▸ **Task to carry out**
The response should be an exact repetition of all the entries.

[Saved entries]
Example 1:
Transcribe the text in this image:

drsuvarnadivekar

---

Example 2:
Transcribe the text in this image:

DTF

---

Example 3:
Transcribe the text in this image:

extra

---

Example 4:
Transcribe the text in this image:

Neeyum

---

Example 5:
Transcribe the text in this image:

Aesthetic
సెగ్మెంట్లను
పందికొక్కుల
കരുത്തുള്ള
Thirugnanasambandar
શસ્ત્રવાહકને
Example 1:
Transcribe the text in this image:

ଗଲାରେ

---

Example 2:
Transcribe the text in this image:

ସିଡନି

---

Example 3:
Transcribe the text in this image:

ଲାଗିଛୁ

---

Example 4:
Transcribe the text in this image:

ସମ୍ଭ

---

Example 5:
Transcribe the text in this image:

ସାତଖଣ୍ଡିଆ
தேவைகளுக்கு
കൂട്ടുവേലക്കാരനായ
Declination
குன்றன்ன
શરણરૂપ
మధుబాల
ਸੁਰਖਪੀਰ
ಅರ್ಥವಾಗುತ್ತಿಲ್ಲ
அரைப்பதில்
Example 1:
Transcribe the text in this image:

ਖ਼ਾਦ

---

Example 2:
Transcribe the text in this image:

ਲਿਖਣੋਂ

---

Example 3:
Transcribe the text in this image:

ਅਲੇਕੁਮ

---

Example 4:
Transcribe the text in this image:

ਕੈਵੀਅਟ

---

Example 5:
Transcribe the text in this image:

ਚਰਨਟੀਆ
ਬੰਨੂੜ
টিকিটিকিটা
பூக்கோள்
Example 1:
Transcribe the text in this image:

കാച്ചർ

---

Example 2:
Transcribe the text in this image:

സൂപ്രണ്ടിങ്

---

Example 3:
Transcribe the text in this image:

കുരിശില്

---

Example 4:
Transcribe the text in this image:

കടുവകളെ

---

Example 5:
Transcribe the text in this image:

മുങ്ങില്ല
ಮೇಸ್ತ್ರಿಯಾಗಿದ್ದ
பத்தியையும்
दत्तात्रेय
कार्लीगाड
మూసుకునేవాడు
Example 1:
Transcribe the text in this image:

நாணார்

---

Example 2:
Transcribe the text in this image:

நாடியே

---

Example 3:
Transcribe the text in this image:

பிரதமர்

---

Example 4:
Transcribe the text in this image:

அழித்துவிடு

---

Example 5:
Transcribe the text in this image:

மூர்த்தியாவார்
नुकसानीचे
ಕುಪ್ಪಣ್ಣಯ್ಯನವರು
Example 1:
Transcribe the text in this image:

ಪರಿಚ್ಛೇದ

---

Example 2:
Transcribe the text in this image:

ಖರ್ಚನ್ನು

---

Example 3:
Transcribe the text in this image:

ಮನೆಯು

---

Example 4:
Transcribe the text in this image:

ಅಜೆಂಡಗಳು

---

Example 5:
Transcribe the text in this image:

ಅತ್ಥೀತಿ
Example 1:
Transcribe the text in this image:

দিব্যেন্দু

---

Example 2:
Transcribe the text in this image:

▸ **Solution**
Example 1:
Transcribe the text in this image:

drsuvarnadivekar

---

Example 2:
Transcribe the text in this image:

DTF

---

Example 3:
Transcribe the text in this image:

extra

---

Example 4:
Transcribe the text in this image:

Neeyum

---

Example 5:
Transcribe the text in this image:

Aesthetic
సెగ్మెంట్లను
పందికొక్కుల
കരുത്തുള്ള
Thirugnanasambandar
શસ્ત્રવાહકને
Example 1:
Transcribe the text in this image:

ଗଲାରେ

---

Example 2:
Transcribe the text in this image:

ସିଡନି

---

Example 3:
Transcribe the text in this image:

ଲାଗିଛୁ

---

Example 4:
Transcribe the text in this image:

ସମ୍ଭ

---

Example 5:
Transcribe the text in this image:

ସାତଖଣ୍ଡିଆ
தேவைகளுக்கு
കൂട്ടുവേലക്കാരനായ
Declination
குன்றன்ன
શરણરૂપ
మధుబాల
ਸੁਰਖਪੀਰ
ಅರ್ಥವಾಗುತ್ತಿಲ್ಲ
அரைப்பதில்
Example 1:
Transcribe the text in this image:

ਖ਼ਾਦ

---

Example 2:
Transcribe the text in this image:

ਲਿਖਣੋਂ

---

Example 3:
Transcribe the text in this image:

ਅਲੇਕੁਮ

---

Example 4:
Transcribe the text in this image:

ਕੈਵੀਅਟ

---

Example 5:
Transcribe the text in this image:

ਚਰਨਟੀਆ
ਬੰਨੂੜ
টিকিটিকিটা
பூக்கோள்
Example 1:
Transcribe the text in this image:

കാച്ചർ

---

Example 2:
Transcribe the text in this image:

സൂപ്രണ്ടിങ്

---

Example 3:
Transcribe the text in this image:

കുരിശില്

---

Example 4:
Transcribe the text in this image:

കടുവകളെ

---

Example 5:
Transcribe the text in this image:

മുങ്ങില്ല
ಮೇಸ್ತ್ರಿಯಾಗಿದ್ದ
பத்தியையும்
दत्तात्रेय
कार्लीगाड
మూసుకునేవాడు
Example 1:
Transcribe the text in this image:

நாணார்

---

Example 2:
Transcribe the text in this image:

நாடியே

---

Example 3:
Transcribe the text in this image:

பிரதமர்

---

Example 4:
Transcribe the text in this image:

அழித்துவிடு

---

Example 5:
Transcribe the text in this image:

மூர்த்தியாவார்
नुकसानीचे
ಕುಪ್ಪಣ್ಣಯ್ಯನವರು
Example 1:
Transcribe the text in this image:

ಪರಿಚ್ಛೇದ

---

Example 2:
Transcribe the text in this image:

ಖರ್ಚನ್ನು

---

Example 3:
Transcribe the text in this image:

ಮನೆಯು

---

Example 4:
Transcribe the text in this image:

ಅಜೆಂಡಗಳು

---

Example 5:
Transcribe the text in this image:

ಅತ್ಥೀತಿ
Example 1:
Transcribe the text in this image:

দিব্যেন্দু

---

Example 2:
Transcribe the text in this image:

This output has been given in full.